## EXERCISE PROMPT
Pictures are to be left out. Return exactly the lines below from the one with "Address - 3" up to and including the one with "Palesa Can Walk!".

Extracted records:
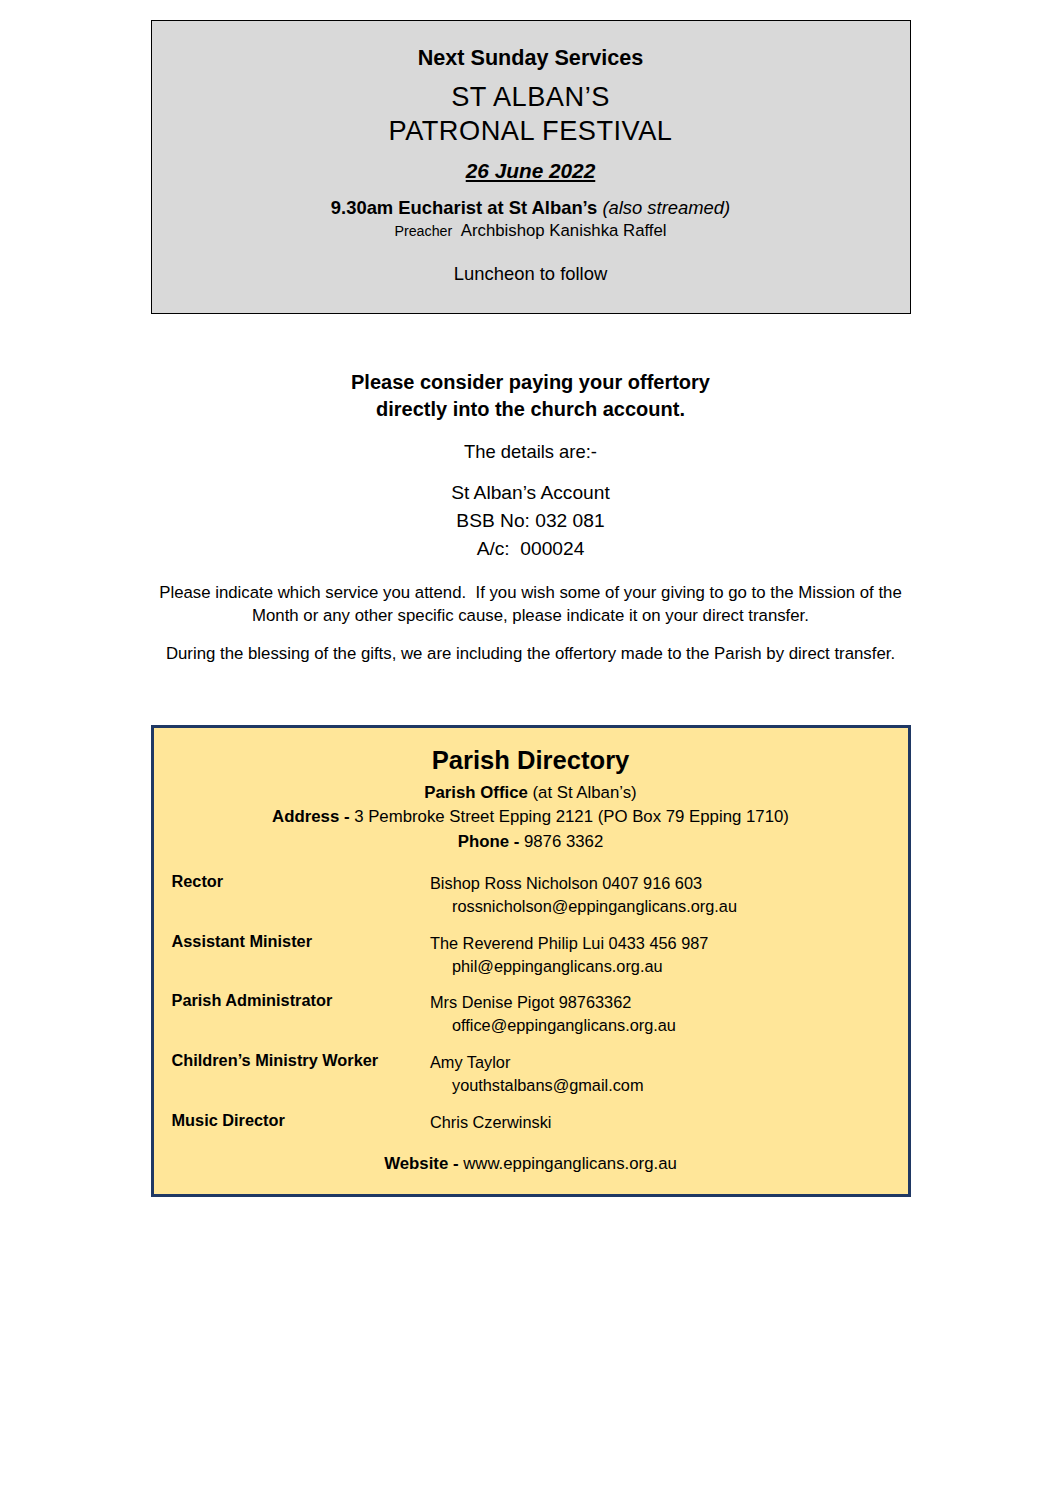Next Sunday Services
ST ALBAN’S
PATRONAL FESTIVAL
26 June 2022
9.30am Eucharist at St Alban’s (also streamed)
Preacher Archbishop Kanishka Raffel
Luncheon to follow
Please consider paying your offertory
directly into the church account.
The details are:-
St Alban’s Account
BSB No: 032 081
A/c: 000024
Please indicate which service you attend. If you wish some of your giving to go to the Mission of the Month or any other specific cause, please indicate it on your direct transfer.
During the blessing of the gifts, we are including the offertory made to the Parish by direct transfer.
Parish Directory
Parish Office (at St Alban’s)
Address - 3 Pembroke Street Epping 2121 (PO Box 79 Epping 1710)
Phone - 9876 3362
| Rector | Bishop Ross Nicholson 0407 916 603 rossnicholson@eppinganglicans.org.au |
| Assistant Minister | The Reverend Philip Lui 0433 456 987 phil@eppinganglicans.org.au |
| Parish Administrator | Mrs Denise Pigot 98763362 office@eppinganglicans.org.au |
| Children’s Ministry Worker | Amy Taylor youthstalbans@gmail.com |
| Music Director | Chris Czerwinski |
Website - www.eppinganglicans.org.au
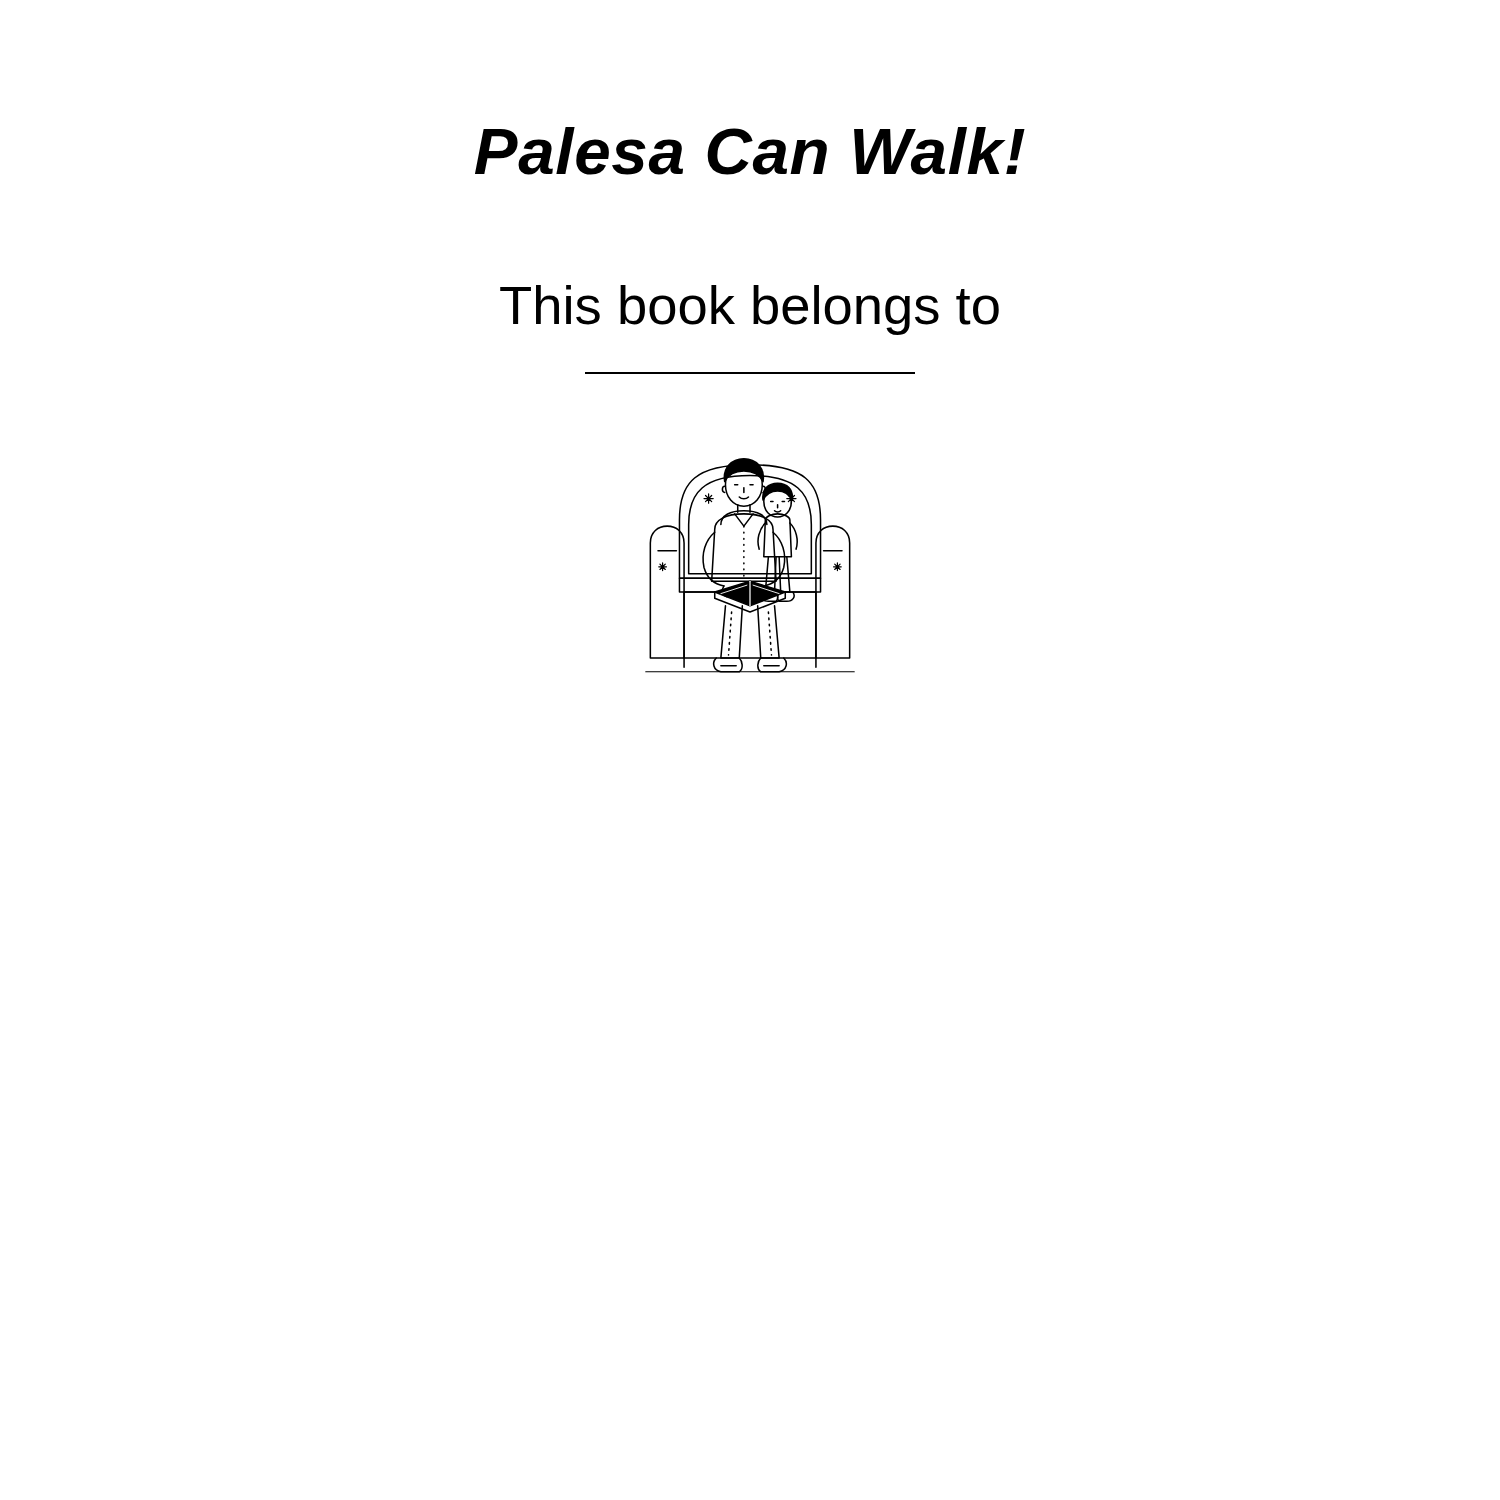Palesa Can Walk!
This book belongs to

## RESPONSE
Address - 3 Pembroke Street Epping 2121 (PO Box 79 Epping 1710)
Phone - 9876 3362
| Rector | Bishop Ross Nicholson 0407 916 603 rossnicholson@eppinganglicans.org.au |
| Assistant Minister | The Reverend Philip Lui 0433 456 987 phil@eppinganglicans.org.au |
| Parish Administrator | Mrs Denise Pigot 98763362 office@eppinganglicans.org.au |
| Children’s Ministry Worker | Amy Taylor youthstalbans@gmail.com |
| Music Director | Chris Czerwinski |
Website - www.eppinganglicans.org.au
Palesa Can Walk!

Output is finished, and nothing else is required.